The court has “quite properly” interpreted a reasonable expectation of privacy to be based on the circumstances of the act, rather than just the location, wrote Emma Cunliffe, a University of British Columbia law professor, on Twitter after the decision.

In practice, Dunn said this isn’t a panacea that will solve the problem immediately. Although the law is now explicit, the practical problem associated with drones and other clandestine recordings still exist: if someone is flying a drone over a beach, it could be nearly impossible to figure out who was doing it without capturing the drone itself. And anyone doing secret recordings of any kind, by the very nature of the act, will be trying to avoid detection.

In London, after an apparent rogue drone caused hundreds of cancelled flights at Gatwick Airport near Christmas — the worst air travel disruption in a decade — police still haven’t laid any charges.

One thing this Supreme Court ruling does, Dunn said, is spur a cultural change about what is appropriate and what is not.

“We can now say it’s illegal to film someone with a drone for a sexual purposes,” said Dunn. “It’s something we can try and change social norms about.”

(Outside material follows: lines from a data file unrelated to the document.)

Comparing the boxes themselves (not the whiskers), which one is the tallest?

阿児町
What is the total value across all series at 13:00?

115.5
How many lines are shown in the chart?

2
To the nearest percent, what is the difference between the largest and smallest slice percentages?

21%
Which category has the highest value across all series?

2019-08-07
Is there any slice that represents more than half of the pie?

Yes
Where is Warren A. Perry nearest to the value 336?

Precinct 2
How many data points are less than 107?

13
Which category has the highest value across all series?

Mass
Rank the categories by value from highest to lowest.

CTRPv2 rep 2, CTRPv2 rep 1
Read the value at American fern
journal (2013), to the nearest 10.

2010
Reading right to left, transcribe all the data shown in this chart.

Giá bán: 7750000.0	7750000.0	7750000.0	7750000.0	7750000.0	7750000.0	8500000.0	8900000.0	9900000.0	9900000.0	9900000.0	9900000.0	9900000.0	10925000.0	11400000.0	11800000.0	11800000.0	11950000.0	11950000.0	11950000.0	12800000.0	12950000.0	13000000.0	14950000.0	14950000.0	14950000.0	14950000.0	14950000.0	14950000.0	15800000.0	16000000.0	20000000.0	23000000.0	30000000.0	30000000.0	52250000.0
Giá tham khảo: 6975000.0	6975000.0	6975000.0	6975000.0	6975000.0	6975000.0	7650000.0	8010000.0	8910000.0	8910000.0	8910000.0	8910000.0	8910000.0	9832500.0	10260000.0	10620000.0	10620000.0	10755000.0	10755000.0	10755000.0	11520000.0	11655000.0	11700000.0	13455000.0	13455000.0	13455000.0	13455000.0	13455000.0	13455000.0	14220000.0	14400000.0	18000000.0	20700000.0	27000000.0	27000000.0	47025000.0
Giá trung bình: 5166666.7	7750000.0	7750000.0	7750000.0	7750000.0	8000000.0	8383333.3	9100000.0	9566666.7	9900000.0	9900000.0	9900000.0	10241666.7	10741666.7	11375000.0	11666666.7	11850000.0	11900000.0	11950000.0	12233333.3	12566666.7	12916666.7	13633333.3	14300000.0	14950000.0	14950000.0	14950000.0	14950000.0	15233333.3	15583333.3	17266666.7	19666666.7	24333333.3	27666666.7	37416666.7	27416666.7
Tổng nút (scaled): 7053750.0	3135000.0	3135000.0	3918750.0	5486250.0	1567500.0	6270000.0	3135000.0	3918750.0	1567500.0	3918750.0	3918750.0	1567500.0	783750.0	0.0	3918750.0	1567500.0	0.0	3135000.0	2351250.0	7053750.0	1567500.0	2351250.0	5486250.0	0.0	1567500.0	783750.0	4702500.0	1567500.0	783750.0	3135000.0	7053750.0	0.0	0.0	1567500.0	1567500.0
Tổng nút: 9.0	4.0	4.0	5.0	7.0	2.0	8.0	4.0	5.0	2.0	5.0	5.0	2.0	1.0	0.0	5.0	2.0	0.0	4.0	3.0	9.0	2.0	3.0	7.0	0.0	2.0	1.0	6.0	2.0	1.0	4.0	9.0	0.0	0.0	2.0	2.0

The ruling also mentions surreptitious recordings of women on public transit and breastfeeding moms in a quiet corner of a coffeeshop which, although public locations, would carry a reasonable expectation that a person wouldn’t be recorded or observed at length.

“There are a lot of people, women included, who knew of privacy invasions in public places for a long time,” said Thomasen. “It’s interesting now that that’s being reflected in the law.”